• [EXERCISE] Repeat every record exactly, omitting the pictures.

• [DATA LISTING]
========================================================================

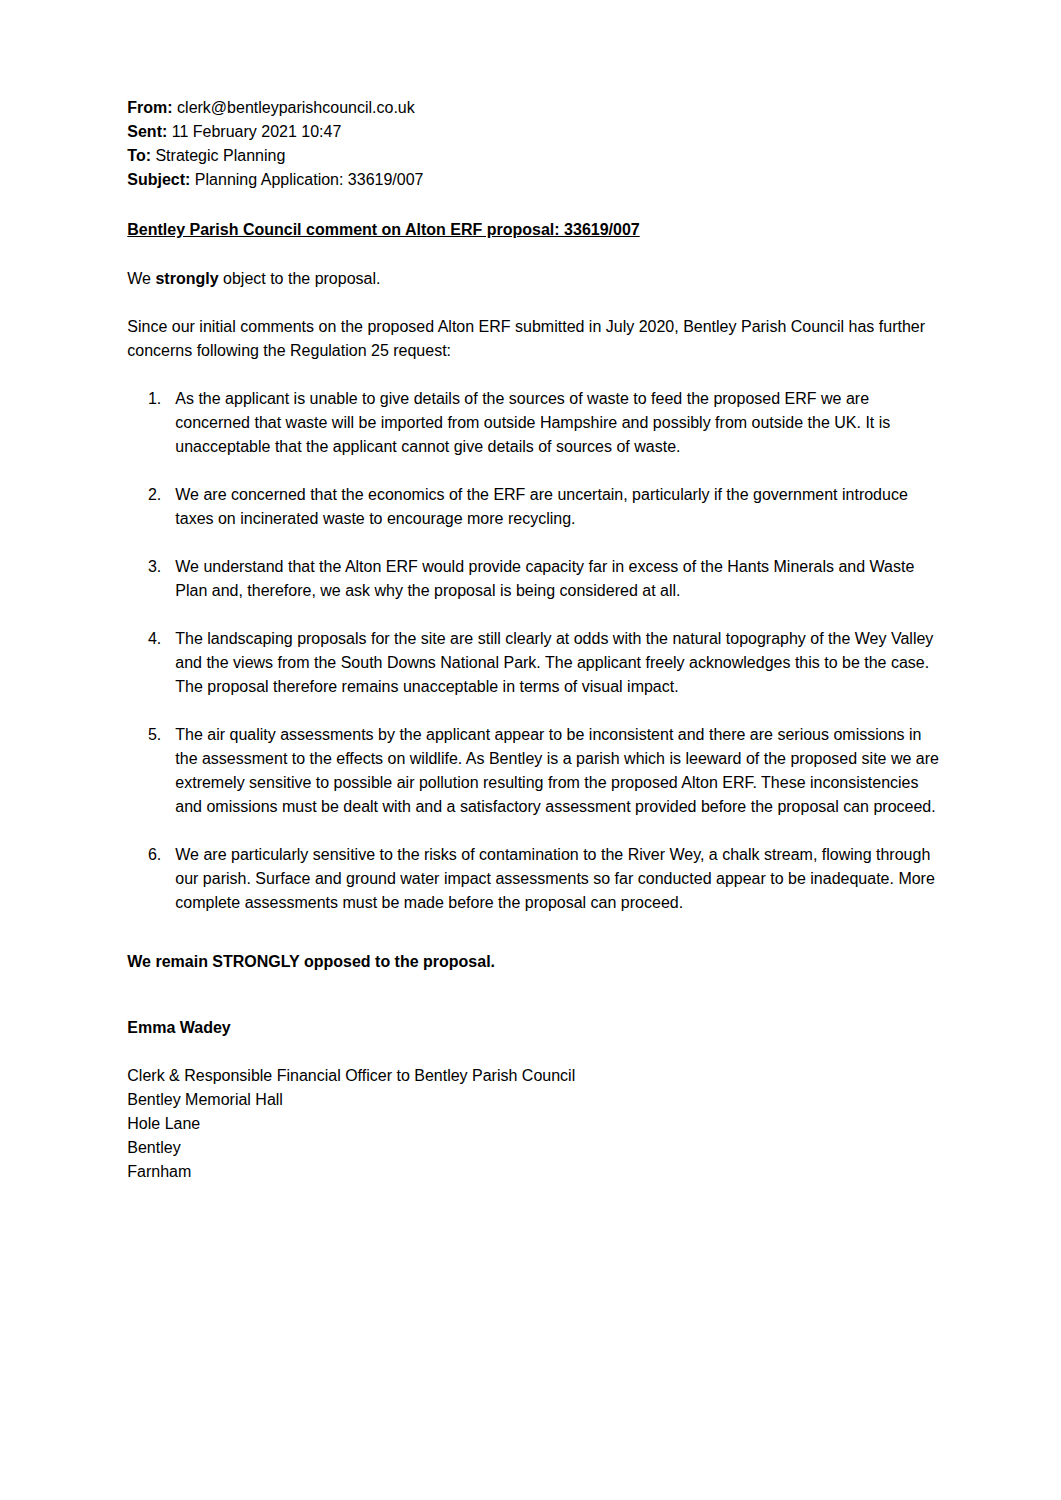From: clerk@bentleyparishcouncil.co.uk
Sent: 11 February 2021 10:47
To: Strategic Planning
Subject: Planning Application: 33619/007
Bentley Parish Council comment on Alton ERF proposal: 33619/007
We strongly object to the proposal.
Since our initial comments on the proposed Alton ERF submitted in July 2020, Bentley Parish Council has further concerns following the Regulation 25 request:
As the applicant is unable to give details of the sources of waste to feed the proposed ERF we are concerned that waste will be imported from outside Hampshire and possibly from outside the UK. It is unacceptable that the applicant cannot give details of sources of waste.
We are concerned that the economics of the ERF are uncertain, particularly if the government introduce taxes on incinerated waste to encourage more recycling.
We understand that the Alton ERF would provide capacity far in excess of the Hants Minerals and Waste Plan and, therefore, we ask why the proposal is being considered at all.
The landscaping proposals for the site are still clearly at odds with the natural topography of the Wey Valley and the views from the South Downs National Park. The applicant freely acknowledges this to be the case. The proposal therefore remains unacceptable in terms of visual impact.
The air quality assessments by the applicant appear to be inconsistent and there are serious omissions in the assessment to the effects on wildlife. As Bentley is a parish which is leeward of the proposed site we are extremely sensitive to possible air pollution resulting from the proposed Alton ERF. These inconsistencies and omissions must be dealt with and a satisfactory assessment provided before the proposal can proceed.
We are particularly sensitive to the risks of contamination to the River Wey, a chalk stream, flowing through our parish. Surface and ground water impact assessments so far conducted appear to be inadequate. More complete assessments must be made before the proposal can proceed.
We remain STRONGLY opposed to the proposal.
Emma Wadey
Clerk & Responsible Financial Officer to Bentley Parish Council
Bentley Memorial Hall
Hole Lane
Bentley
Farnham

========================================================================

• [EXPECTED ANSWER]
From: clerk@bentleyparishcouncil.co.uk
Sent: 11 February 2021 10:47
To: Strategic Planning
Subject: Planning Application: 33619/007
Bentley Parish Council comment on Alton ERF proposal: 33619/007
We strongly object to the proposal.
Since our initial comments on the proposed Alton ERF submitted in July 2020, Bentley Parish Council has further concerns following the Regulation 25 request:
As the applicant is unable to give details of the sources of waste to feed the proposed ERF we are concerned that waste will be imported from outside Hampshire and possibly from outside the UK. It is unacceptable that the applicant cannot give details of sources of waste.
We are concerned that the economics of the ERF are uncertain, particularly if the government introduce taxes on incinerated waste to encourage more recycling.
We understand that the Alton ERF would provide capacity far in excess of the Hants Minerals and Waste Plan and, therefore, we ask why the proposal is being considered at all.
The landscaping proposals for the site are still clearly at odds with the natural topography of the Wey Valley and the views from the South Downs National Park. The applicant freely acknowledges this to be the case. The proposal therefore remains unacceptable in terms of visual impact.
The air quality assessments by the applicant appear to be inconsistent and there are serious omissions in the assessment to the effects on wildlife. As Bentley is a parish which is leeward of the proposed site we are extremely sensitive to possible air pollution resulting from the proposed Alton ERF. These inconsistencies and omissions must be dealt with and a satisfactory assessment provided before the proposal can proceed.
We are particularly sensitive to the risks of contamination to the River Wey, a chalk stream, flowing through our parish. Surface and ground water impact assessments so far conducted appear to be inadequate. More complete assessments must be made before the proposal can proceed.
We remain STRONGLY opposed to the proposal.
Emma Wadey
Clerk & Responsible Financial Officer to Bentley Parish Council
Bentley Memorial Hall
Hole Lane
Bentley
Farnham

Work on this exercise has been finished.